В основном на них фигурировал Петр Петрович, только с пышной шевелюрой и без животика. Надо отдать ему должное, в молодости он был очень ничего, я сама остановила бы на нем взгляд (и не один раз), если бы встретила лет этак двадцать – двадцать пять назад. Как раз тогда, когда с ним познакомилась моя мама.
Она тоже тут была. И у меня в очередной раз потекли слезы, даже пришлось на какое-то время отложить альбом в сторону, чтобы не закапать фотографии. Елена Ивановна тут же разлила нам еще по наливочке, мы опять с ней выпили. Она тоже пустила слезу. Я порыдала на ее пышной груди.
Под каждым снимком моей мамы (или одной, или на пару с Багаевым) были подписи: «Анечка в Сочи», «Мы с Анечкой в Комарово», «Анечка…», «Мы с Анечкой…».
Таких у нас дома не было.
Глядя на них, я видела, что сейчас являюсь просто маминой копией. Ведь ей здесь было примерно столько, сколько мне сейчас.
Как я поняла, Елена Ивановна, убирая дом, конечно, обследовала тут все, что хранилось. Набрела на альбомы, которые Петр Петрович по каким-то своим причинам решил держать за городом, а не в квартире в Питере. Елена Ивановна, наверное, задумывалась, почему Петр Петрович так и не женился, но не решалась спросить, что случилось с «Анечкой», фигурировавшей на стольких снимках. Других женщин в этом альбоме не было. Нет, имелись, конечно, какие-то общие фотографии, но, просмотрев все, становилось ясно, что женщина у Петра Петровича была одна. Моя мама.
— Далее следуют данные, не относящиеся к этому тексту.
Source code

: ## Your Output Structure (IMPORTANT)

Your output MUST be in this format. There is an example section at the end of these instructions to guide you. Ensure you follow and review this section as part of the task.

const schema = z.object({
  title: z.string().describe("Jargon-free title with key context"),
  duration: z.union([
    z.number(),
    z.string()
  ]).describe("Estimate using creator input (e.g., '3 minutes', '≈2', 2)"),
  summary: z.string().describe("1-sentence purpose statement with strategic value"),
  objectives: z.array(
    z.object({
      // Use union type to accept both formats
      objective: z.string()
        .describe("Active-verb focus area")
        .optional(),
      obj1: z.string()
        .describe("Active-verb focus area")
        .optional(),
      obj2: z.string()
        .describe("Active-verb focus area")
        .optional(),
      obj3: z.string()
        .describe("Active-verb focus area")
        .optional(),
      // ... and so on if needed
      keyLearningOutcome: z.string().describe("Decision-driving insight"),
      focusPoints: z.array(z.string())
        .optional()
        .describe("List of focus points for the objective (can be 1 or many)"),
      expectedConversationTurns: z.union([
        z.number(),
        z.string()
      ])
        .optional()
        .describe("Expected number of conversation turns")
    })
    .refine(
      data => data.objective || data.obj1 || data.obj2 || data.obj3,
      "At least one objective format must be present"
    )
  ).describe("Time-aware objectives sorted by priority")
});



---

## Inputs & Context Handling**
Увидев меня, Елена Ивановна не сделала скидки на годы. Она просто узнала знакомое лицо. И автоматически назвала меня Анечкой…
– А еще есть фотографии? – спросила я.
– Да, много, – кивнула женщина.
Мы вернулись в кабинет, Елена Ивановна убрала на место альбом и показала мне на стопку других – в основном, правда, современных, «кодаковских».
– А вот в этой коробочке – старинные, – сообщила она. – Я так понимаю, что это мама и бабушка Петра Петровича. Дореволюционные снимки очень интересно смотреть. Какие тогда были платья, как фотограф людей сажал. Я очень люблю их. Вообще фотографии люблю смотреть. Ксенечка, вы пока тут поглядите, а мне нужно ужин готовить. В особенности если этот ваш Саша приедет.
Я предложила свою помощь. Елена Ивановна махнула рукой, сказала, что справится, ей как раз занятие и она понимает, что мне интересно посмотреть снимки. В особенности если завтра Петр Петрович приедет на дачу. Возможности-то тогда не будет. Так что надо заняться этим делом сейчас.
Я поблагодарила Елену Ивановну, она меня покинула, а я углубилась в изучение фотографий. Правда, меня гораздо больше интересовала современность, а не прародители Багаева.
Современных было много. Петр Петрович, судя по имеющимся кадрам, активно путешествовал по Европам и снимался чуть ли не у каждого памятника. Достопримечательностей как таковых не было вообще. Если уж памятник – то как фон Петра Петровича (а не наоборот), занимающего основную часть кадра.
Статуя Христа в Рио-де-Жанейро позади Багаева, точно так же разводящего руки в стороны и заслоняющего собой монумент. Какой-то египетский фараон, опять же не попавший целиком в кадр, вид на Иерусалим за спиной того же господина Багаева. Петр Петрович также фигурировал на фоне Акрополя, храма Парижской Богоматери, собора Святого Петра. М-да, любознательный хозяин у этого особнячка.